# CONSIGNE
Poursuivez le texte sur la catastrophe de Bhopal à partir de l'endroit où il s'arrête.

# TEXTE FOURNI
● ● ●

La catastrophe de Bhopal est exceptionnelle mais peut néanmoins servir de leçon. Il est donc fondamental de prendre la mesure des difficultés comme des surprenantes opportunités nées des réactions à la catastrophe. Premièrement, l’inadaptation de la réponse du gouvernement indien a incité les collectifs de rescapés (et plus spécifiquement des collectifs de femmes) à développer un discours au rayonnement désormais international et portant sur les droits ; ils ont ainsi pu préciser leurs revendications et orienter leur combativité, leur savoir-faire et leur colère vers les responsables du désastre, y compris les plus lointains. Deuxièmement, dans leur effort pour surmonter les très fortes inégalités structurelles constitutives de la catastrophe, les rescapés et les militants se sont trouvés piégés par elles — quand le gouvernement leur objecte qu’il n’est pas de sa responsabilité de les guérir de leur pauvreté — mais aussi investis du pouvoir de les modifier et de les subvertir — à la fois en se constituant en travailleurs rescapés et en s’insérant dans des réseaux internationaux. Parce que ses collectifs militants se sont efforcés de traduire la catastrophe d’une culture et d’une classe à une autre — ce qui leur a en particulier permis de défier l’expertise des institutions scientifiques et juridiques — Bhopal s’est imposé comme un lieu d’inventivité en termes de communication et de militantisme. Enfin, Bhopal a déplacé et redessiné les frontières de l’engagement, tant sur les questions des risques chimiques que sur celles de la responsabilité des multinationales : les militants ont en effet systématiquement contrecarré les efforts déployés par UCC/Dow et le gouvernement indien pour confiner la catastrophe à un « événement » discret. On peut certes se demander si l’activisme autour de Bhopal réussira à révolutionner la justice internationale, la politique environnementale et la responsabilisation sociale et juridique des multinationales. Mais une chose est certaine, les rescapés continueront de se battre pour l’ensemble de ces objectifs. n
Traduit de l’anglais par Juliette Volcler
Notes
[1] Comme le souligne Veena Das « ont été déclarées irresponsables non pas le gouvernement ou la multinationale, mais, ironiquement, leurs victimes. » in The Bhopal Reader : Remembering Twenty Years Of The World’s Worst Industrial Disaster (1984-2004), Apex Press, 2005, Bridget Hanna, Ward Morehouse et Satinath Sarangi (eds), p.56.

● ● ●

# DONNÉES À EXAMINER
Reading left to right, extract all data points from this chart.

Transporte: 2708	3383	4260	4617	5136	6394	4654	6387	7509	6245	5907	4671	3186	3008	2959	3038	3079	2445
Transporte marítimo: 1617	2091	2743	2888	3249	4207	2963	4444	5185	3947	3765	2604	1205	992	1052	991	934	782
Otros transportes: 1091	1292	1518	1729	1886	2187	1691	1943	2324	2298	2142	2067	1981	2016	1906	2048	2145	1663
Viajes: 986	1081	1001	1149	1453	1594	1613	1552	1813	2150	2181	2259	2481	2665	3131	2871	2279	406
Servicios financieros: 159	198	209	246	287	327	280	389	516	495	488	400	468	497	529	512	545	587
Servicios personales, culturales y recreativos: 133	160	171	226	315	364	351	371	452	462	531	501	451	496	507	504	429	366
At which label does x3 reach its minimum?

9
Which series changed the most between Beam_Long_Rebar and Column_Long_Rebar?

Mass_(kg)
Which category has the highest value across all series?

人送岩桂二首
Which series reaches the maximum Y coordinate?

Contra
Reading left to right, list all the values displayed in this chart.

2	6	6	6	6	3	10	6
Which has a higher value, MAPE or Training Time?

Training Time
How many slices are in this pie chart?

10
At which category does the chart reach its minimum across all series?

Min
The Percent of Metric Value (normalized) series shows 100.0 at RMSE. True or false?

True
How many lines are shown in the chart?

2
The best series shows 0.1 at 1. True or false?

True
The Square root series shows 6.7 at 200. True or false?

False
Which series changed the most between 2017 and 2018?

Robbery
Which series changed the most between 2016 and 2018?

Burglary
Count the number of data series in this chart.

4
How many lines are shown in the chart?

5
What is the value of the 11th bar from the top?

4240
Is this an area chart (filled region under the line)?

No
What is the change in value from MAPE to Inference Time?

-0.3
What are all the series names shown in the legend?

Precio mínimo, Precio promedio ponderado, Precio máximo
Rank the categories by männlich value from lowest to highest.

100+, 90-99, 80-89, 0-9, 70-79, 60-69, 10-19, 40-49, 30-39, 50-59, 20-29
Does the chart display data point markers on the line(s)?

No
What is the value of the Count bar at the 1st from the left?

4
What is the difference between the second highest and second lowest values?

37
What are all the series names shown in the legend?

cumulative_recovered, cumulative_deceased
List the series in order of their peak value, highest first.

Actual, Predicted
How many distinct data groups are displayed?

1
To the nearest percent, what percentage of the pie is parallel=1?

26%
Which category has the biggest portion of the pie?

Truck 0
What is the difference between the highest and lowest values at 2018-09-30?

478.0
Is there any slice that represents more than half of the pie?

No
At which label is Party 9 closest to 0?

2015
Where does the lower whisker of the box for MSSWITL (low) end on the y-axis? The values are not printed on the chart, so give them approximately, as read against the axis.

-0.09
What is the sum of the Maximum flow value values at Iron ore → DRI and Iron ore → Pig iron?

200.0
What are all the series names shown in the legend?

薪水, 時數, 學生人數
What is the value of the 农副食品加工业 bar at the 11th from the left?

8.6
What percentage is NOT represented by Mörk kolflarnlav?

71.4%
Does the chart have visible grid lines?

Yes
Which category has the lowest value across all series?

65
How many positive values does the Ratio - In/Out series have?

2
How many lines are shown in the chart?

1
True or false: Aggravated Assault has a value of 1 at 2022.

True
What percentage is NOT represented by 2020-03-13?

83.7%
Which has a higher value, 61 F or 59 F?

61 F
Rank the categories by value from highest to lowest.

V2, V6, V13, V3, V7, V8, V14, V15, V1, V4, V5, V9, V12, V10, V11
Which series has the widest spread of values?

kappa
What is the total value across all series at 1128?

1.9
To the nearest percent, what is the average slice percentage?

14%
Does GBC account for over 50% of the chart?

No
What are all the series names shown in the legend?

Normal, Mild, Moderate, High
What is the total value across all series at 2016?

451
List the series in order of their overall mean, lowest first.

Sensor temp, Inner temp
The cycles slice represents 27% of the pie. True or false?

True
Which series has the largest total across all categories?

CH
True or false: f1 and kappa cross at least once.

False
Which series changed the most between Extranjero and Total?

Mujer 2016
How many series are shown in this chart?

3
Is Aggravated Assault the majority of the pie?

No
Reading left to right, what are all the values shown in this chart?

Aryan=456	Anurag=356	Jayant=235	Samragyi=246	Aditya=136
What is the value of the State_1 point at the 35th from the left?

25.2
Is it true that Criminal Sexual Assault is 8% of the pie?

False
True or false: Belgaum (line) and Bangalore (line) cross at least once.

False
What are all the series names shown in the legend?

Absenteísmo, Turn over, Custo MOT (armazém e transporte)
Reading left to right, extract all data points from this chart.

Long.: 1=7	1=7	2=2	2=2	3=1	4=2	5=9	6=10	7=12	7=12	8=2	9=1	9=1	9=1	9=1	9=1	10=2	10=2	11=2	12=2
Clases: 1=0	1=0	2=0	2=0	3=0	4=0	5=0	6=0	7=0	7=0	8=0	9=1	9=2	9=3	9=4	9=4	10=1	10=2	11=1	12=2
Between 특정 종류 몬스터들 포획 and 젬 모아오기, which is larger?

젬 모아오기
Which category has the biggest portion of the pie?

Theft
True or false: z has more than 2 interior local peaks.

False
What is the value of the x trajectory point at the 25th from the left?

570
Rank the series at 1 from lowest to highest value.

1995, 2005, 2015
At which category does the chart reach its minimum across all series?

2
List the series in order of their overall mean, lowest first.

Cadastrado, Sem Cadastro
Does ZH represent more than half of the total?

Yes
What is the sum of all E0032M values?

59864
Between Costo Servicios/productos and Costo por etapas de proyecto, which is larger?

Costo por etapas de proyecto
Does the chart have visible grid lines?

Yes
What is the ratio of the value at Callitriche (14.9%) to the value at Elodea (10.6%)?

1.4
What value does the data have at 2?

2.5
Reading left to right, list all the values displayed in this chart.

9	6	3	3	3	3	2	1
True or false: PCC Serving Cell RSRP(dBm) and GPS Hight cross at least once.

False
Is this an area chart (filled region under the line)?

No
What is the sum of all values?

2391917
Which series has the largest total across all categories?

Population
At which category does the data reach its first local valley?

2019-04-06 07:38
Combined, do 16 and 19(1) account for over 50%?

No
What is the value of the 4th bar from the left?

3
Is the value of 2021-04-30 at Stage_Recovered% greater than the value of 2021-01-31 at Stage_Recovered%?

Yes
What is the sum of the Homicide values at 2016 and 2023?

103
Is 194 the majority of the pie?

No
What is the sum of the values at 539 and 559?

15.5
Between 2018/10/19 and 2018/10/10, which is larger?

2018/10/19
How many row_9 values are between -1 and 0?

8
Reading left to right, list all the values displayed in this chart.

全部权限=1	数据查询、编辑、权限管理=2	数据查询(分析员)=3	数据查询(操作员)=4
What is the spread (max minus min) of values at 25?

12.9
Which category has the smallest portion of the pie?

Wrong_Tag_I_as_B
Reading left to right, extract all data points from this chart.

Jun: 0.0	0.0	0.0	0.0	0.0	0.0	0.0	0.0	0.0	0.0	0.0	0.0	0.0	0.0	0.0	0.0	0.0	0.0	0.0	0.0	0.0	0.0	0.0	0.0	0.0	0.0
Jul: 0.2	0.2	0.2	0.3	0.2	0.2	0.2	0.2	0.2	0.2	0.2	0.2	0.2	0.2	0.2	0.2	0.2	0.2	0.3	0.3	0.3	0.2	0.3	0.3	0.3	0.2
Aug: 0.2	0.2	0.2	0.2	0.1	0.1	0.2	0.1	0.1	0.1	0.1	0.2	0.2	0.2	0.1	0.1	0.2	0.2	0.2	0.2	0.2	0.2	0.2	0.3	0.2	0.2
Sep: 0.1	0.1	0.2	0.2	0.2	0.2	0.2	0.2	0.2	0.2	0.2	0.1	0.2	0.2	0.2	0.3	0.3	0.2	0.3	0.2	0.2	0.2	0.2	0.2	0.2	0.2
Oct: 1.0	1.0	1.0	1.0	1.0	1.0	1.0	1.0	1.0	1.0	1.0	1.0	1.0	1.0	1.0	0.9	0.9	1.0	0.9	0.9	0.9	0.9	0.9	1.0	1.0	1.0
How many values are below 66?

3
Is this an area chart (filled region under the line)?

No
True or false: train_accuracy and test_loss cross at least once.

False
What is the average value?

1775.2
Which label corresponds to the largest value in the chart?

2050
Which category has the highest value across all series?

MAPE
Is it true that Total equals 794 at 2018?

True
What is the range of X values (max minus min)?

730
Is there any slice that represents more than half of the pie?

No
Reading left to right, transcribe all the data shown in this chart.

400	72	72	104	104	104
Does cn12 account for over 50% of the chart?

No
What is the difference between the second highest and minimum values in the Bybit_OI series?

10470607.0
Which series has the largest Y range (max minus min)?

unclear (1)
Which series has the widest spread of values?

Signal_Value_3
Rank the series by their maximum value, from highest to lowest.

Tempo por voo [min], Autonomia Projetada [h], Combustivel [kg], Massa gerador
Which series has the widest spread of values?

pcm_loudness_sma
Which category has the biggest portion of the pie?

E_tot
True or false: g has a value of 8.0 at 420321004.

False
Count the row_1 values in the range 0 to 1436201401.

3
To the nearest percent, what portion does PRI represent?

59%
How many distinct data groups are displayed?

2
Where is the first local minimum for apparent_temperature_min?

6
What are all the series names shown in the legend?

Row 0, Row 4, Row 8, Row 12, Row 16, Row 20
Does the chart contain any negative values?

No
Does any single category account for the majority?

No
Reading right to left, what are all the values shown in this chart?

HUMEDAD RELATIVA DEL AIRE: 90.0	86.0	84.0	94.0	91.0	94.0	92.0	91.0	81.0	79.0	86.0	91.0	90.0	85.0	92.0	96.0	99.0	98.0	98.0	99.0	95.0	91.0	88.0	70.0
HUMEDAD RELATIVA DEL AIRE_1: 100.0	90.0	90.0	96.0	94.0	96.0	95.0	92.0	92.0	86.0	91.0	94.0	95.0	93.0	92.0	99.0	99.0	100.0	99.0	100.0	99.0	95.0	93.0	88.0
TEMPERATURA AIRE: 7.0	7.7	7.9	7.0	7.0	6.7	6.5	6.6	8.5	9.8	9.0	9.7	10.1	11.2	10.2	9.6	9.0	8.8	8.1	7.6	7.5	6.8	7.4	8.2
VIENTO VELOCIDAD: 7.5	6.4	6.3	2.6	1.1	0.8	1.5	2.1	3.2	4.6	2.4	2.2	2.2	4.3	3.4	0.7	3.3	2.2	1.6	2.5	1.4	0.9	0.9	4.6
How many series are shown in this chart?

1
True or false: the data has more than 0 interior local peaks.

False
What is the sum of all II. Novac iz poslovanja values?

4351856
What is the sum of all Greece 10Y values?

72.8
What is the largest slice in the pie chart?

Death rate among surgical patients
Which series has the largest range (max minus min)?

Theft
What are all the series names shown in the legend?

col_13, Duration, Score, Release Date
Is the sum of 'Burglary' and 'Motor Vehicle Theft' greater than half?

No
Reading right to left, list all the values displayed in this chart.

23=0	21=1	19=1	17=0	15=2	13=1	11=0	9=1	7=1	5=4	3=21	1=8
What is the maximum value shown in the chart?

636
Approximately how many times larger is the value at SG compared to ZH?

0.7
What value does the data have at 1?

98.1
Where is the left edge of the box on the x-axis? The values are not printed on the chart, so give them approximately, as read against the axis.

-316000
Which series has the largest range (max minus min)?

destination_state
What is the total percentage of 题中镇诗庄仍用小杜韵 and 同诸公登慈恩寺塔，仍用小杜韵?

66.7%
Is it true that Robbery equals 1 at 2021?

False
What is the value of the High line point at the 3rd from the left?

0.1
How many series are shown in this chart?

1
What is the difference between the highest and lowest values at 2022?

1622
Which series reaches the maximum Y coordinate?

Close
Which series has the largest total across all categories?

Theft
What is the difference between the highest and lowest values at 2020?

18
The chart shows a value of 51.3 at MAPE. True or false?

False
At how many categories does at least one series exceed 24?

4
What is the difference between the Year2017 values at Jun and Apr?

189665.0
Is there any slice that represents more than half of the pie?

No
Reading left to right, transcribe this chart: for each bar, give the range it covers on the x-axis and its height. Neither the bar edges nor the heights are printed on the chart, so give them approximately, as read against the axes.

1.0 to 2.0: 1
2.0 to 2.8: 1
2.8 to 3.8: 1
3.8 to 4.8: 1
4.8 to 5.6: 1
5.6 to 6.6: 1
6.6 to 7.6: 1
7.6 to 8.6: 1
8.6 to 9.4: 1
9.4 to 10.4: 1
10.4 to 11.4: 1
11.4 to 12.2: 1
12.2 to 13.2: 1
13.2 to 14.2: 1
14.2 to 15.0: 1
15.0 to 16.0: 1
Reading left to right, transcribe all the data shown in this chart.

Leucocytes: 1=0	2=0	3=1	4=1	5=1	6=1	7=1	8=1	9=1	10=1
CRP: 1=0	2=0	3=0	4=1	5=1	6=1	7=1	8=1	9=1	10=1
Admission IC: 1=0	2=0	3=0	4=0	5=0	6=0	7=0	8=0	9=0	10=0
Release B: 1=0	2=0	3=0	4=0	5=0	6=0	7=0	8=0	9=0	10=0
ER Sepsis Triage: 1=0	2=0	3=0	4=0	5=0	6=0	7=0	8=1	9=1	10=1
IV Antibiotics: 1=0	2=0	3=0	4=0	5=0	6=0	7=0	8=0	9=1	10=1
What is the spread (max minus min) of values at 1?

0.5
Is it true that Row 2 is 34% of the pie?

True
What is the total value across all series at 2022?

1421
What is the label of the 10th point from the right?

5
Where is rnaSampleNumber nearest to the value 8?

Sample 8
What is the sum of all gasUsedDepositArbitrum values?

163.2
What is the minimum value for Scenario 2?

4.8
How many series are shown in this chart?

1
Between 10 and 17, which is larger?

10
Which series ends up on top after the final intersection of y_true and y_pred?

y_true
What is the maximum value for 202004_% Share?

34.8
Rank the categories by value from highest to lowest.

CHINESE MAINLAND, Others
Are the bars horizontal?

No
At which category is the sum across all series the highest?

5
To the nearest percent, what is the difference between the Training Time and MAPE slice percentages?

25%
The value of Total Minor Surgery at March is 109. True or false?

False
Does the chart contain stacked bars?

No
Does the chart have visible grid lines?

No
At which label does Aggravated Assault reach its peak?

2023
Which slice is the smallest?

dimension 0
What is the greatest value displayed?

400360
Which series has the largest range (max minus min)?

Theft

● ● ●

# RÉSULTAT
[2] Ce n’est qu’en 2002 que le gouvernement indien remet le mandat d’arrêt contre Warren Anderson au ministère de la Justice des États-Unis. Six mois plus tard, en dépit d’un traité d’extradition bilatéral entre les deux pays, celui-ci refusa d’extrader Anderson.
[3] Le gouvernement a également ignoré les recommandations de plusieurs rapports médicaux affirmant qu’une structure de soins s’appuyant sur la communauté plutôt que sur l’hôpital serait sans doute plus efficace à Bhopal, étant donné que la plupart des maladies y sont chroniques plutôt qu’aiguës.
[4] Sambhavna signifie « l’espoir » ou « le possible ».
[5] Chaque bibliothèque municipale aux États-Unis dispose d’une copie du film de propagande d’UCC, Les Raisons d’une tragédie, qui impute celle-ci à la faute d’un ouvrier.